The burden imposed by Act 23 on veterans and technical college student is simply not  “necessary,” Anderson, 460 U.S. at 789, or justified by any “important regulatory interest[],” Burdick, 504 U.S. at 434. The state has articulated no rational basis, much less a necessary or important interest, for refusing to accept secure photo ID issued by the U.S. Department of Veterans Affairs when it accepts ID issued by the U.S. military, when both are federal documents with voters’ names and photographs, and when both may lack expiration dates. Similarly, no interest was proffered for seeking to block the use of photo ID from Wisconsin’s two year technical colleges, when those IDs have identical indicia of reliability (name, photo, expiration date within two years from date of issuance) to IDs from other Wisconsin colleges.
1. Act 23 Arbitrarily Excludes the Use of VA ID for Voting (Claim/Class 6) After leaving the military, many veterans receive secure VA IDs, with the veterans’ names and photographs, that are used for matters such as obtaining health care from this federal agency. For years Ellis had only VA ID, and Davis and Newcomb still have only VA ID. States like Indiana allow voters to use VA ID, and Kennedy recommended that Act 23 include VA ID, but the law does not do so. (Sec. I.B.2.)

Act 23’s exclusion of VA ID places severe burdens on veterans who have only VA ID, many of whom, Defendants know, are homeless or marginally housed. (Id.) This includes Ellis, who struggled to get a DMV-issued ID for nearly two years, making numerous trips to multiple agencies to get his birth certificate, and ID. (Sec. I.C.3.) Davis, who is unemployed, and Newcomb, a housekeeper also caring for his children who were involved in a serious accident, have tried but not succeeded in getting DMV-issued ID. (Secs. I.A, I.C.1, I.C.2.a.)

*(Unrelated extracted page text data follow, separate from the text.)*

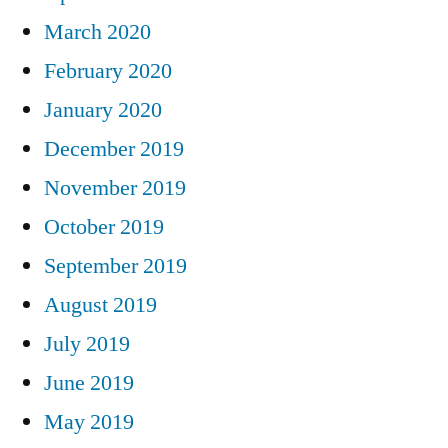
March 2020
February 2020
January 2020
December 2019
November 2019
October 2019
September 2019
August 2019
July 2019
June 2019
May 2019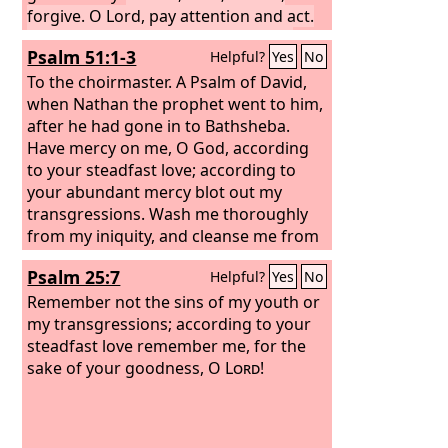
forgive. O Lord, pay attention and act.
Delay not, for your own sake, O my
Psalm 51:1-3
Helpful?
Yes
No
God, because your city and your people
are called by your name.”
To the choirmaster. A Psalm of David,
when Nathan the prophet went to him,
after he had gone in to Bathsheba.
Have mercy on me, O God, according
to your steadfast love; according to
your abundant mercy blot out my
transgressions. Wash me thoroughly
from my iniquity, and cleanse me from
my sin! For I know my transgressions,
Psalm 25:7
Helpful?
Yes
No
and my sin is ever before me.
Remember not the sins of my youth or
my transgressions; according to your
steadfast love remember me, for the
sake of your goodness, O
Lord
!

At trial, Defendants articulated no state interest, let alone an “important” one, in refusing to accept this form of secure federal ID. Nor did the State articulate any interest in forcing these veterans to expend time and money obtaining a different photo ID to vote, much less a sufficient interest to justify this burden. See Burdick, 504 U.S. at 434 (citing Anderson, 460 U.S. at 788). In prior briefs, the State hypothesized that the lack of an expiration date on VA ID might justify the exclusion. (Dkt. 38 at 21.) But Act 23 authorizes the use of other forms of photo ID without expiration dates, including some military and tribal ID cards. (Secs. I.B.1.d,e.) It also allows the use of DMV-issued ID with 16-year-old photos. (Sec. I.B.1.a.) Thus the exclusion of VA ID has no evident or articulated purpose other than imposing an unnecessary burden on some veterans, or keeping them from voting. Defendants therefore have violated the Equal Protection Clause.